Publicado em 18/04/2011 | André Gonçalves • agoncalves@gazetadopovo.com.br
Tive um professor de História que costumava repetir uma piada, mais ou menos engraçada, de que o comunismo podia até ser o céu, o problema era o purgatório do socialismo. Claro que era um humor muito sofisticado para adolescentes, mas não deixa de ser uma análise interessante.
Em linhas gerais, o comunismo puro de Karl Marx e Friedrich Engels desenha uma sociedade igualitária, apátrida e livre do Estado, mas que só pode ser alcançada por uma transição capaz de equalizar desigualdades, o socialismo. A questão é que, nas tentativas práticas, a revolução socialista acabou virando sinônimo de um Estado-Monstro, que manda em tudo.
E quem conseguiu controlar as rédeas desse bichano, vide Josef Stálin e Fidel Castro, gostou tanto que não quis largar o osso. O resultado todo mundo conhece: regimes totalitários que se transformaram em exemplos universais do que não se fazer.
A aplicação das teorias de Marx e Engels é algo obviamente bem discutível, porém, O Manifesto Comunista, publicado pela primeira vez em 1848, segue perene no que se refere à luta de classes. No Brasil de hoje, não há exatamente uma luta, mas um atropelamento. No ano passado, a classe C recebeu 19 milhões de pessoas vindas das classes D e E e chegou a 101 milhões de pessoas (53% do total de 191,8 milhões de brasileiros).
Um ano antes, ela correspondia a 49% da população e o crescimento não vai parar por aí. A “nova” classe média, com renda familiar entre três e dez salários mínimos, deve abarcar até 65% da população em 2014, quando o país sediará a Copa do Mundo.
O fenômeno, claro, não passou despercebido pelos políticos. Tanto que os ex-presidentes Fernando Henrique Cardoso (PSDB) e Lula (PT) começaram a se digladiar explicitamente pela paternidade desse grupo na semana passada. FHC ousou ao dizer que os tucanos devem esquecer o “povão”, o que gerou reação imediata do petista.
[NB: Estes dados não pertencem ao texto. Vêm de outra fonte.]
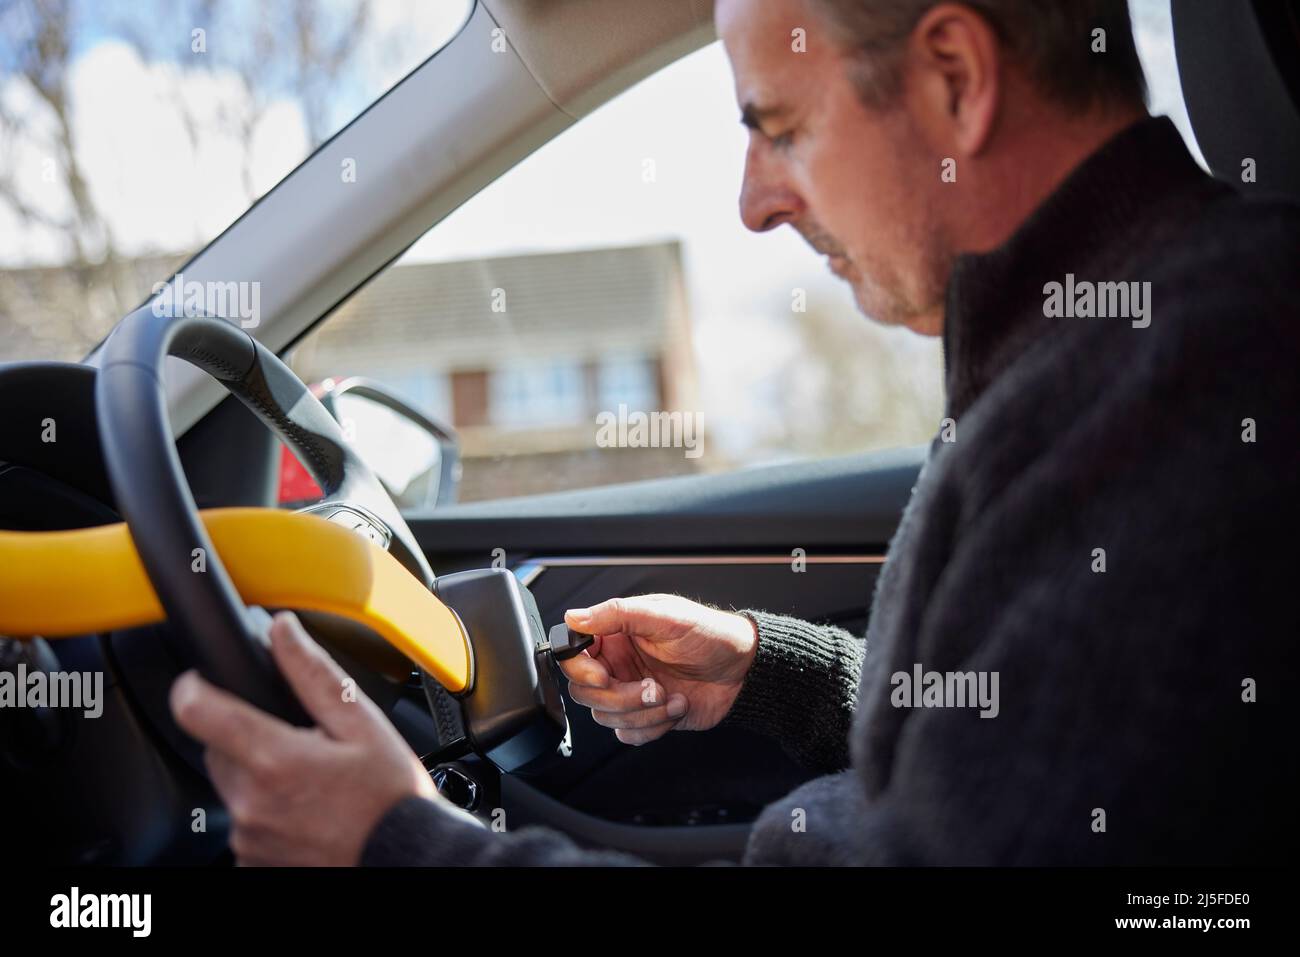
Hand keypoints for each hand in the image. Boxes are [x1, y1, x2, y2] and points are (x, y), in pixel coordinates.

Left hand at [168, 611, 447, 865]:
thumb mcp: (362, 724)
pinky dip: (268, 813)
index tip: (201, 680)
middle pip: (217, 749)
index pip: (197, 711)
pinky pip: (246, 824)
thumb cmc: (391, 798)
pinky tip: (306, 811)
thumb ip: (312, 674)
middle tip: (298, 742)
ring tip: (310, 782)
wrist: (404, 858)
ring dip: (259, 777)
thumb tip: (283, 630)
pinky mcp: (253, 863)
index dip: (193, 686)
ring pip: (233, 787)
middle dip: (247, 737)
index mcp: (274, 759)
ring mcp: (248, 839)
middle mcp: (250, 803)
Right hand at [560, 594, 758, 744]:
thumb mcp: (664, 616)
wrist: (743, 670)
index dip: (582, 672)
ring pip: (606, 717)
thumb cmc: (709, 635)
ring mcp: (631, 692)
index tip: (605, 676)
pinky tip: (676, 707)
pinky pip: (628, 734)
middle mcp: (618, 664)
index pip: (573, 656)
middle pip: (586, 693)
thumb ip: (616, 614)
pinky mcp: (646, 716)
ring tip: (672, 696)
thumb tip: (574, 617)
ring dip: (643, 713)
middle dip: (621, 697)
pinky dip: (652, 727)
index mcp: (616, 635)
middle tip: (653, 687)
Na verdade, Fernando Henrique queria dizer que o partido deve sintonizar-se com a classe C. Geraldo Alckmin parece ter sido um dos poucos que entenderam o recado e logo defendeu o colega como “grande responsável” pela inclusão social no país. Em Londres, Lula rebateu: “Não sei como alguém estuda tanto e depois quer esquecer o povão.”
A batalha é curiosa. Inegavelmente, Lula tem mais identidade com a classe C – não fosse assim, não conseguiria eleger uma sucessora sem bagagem política. Mas FHC, com a mesma sutileza do meu professor, acertou o tom: a nova classe média não quer ser tratada como “povão”.
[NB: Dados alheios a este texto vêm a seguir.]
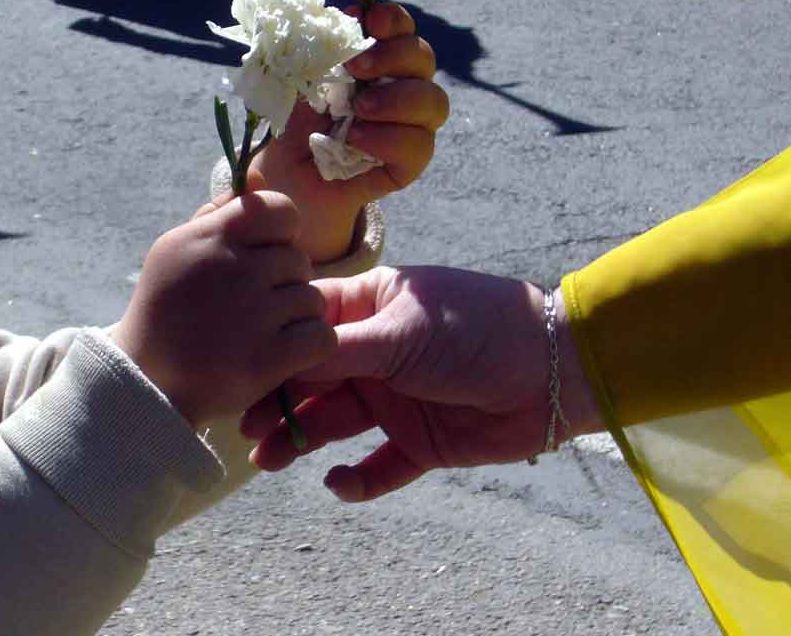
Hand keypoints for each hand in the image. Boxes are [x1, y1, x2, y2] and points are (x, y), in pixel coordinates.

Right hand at [113, 191, 336, 427]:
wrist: (144, 383)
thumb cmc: (164, 311)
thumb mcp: (176, 251)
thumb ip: (217, 216)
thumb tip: (256, 183)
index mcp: (210, 237)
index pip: (280, 209)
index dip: (282, 233)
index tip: (265, 256)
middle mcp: (232, 269)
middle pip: (298, 260)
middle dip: (285, 282)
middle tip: (256, 306)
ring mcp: (251, 314)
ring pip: (313, 299)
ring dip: (297, 316)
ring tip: (265, 332)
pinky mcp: (266, 359)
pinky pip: (321, 336)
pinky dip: (310, 347)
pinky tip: (286, 353)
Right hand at [241, 266, 601, 501]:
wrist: (552, 371)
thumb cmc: (474, 328)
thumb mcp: (401, 331)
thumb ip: (338, 349)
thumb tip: (276, 356)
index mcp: (370, 309)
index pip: (307, 327)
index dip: (272, 348)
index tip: (238, 370)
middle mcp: (377, 353)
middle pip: (312, 379)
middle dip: (278, 401)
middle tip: (246, 428)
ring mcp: (397, 398)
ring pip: (334, 423)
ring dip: (301, 439)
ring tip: (269, 461)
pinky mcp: (420, 442)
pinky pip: (379, 466)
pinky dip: (357, 478)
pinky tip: (337, 482)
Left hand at [249, 3, 448, 262]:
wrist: (286, 178)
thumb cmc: (296, 125)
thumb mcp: (301, 83)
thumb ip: (321, 52)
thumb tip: (341, 21)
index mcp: (377, 62)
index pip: (401, 30)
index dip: (393, 20)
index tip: (369, 19)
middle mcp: (400, 89)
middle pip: (424, 58)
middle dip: (393, 55)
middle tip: (355, 68)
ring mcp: (408, 128)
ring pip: (434, 102)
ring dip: (397, 99)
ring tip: (358, 110)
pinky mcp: (406, 165)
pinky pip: (419, 148)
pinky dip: (388, 139)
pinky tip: (356, 140)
Mais brasileiros com mais dinheiro no bolso vão começar a pleitear novas políticas públicas para subir ainda mais na vida. Temas como excesso de impostos, infraestrutura e qualidade do serviço público vão entrar na agenda para valer, amenizando clichês paternalistas e clientelistas. Sim, uma revolução está por vir e, como no passado, o Estado-Monstro não vai sobreviver. Por enquanto, PT e PSDB não estão devidamente conectados à demanda desse furacão social – mais sofisticado e ambicioso do que um simples “povão”. É melhor que ambos reflitam sobre Marx e Engels, mas que também se atraquem em Philip Kotler, o papa do marketing. Quem não usar estratégias de administração capitalista modernas, como diferenciação e segmentação, para se antecipar ao que deseja a classe C vai ficar fora do páreo.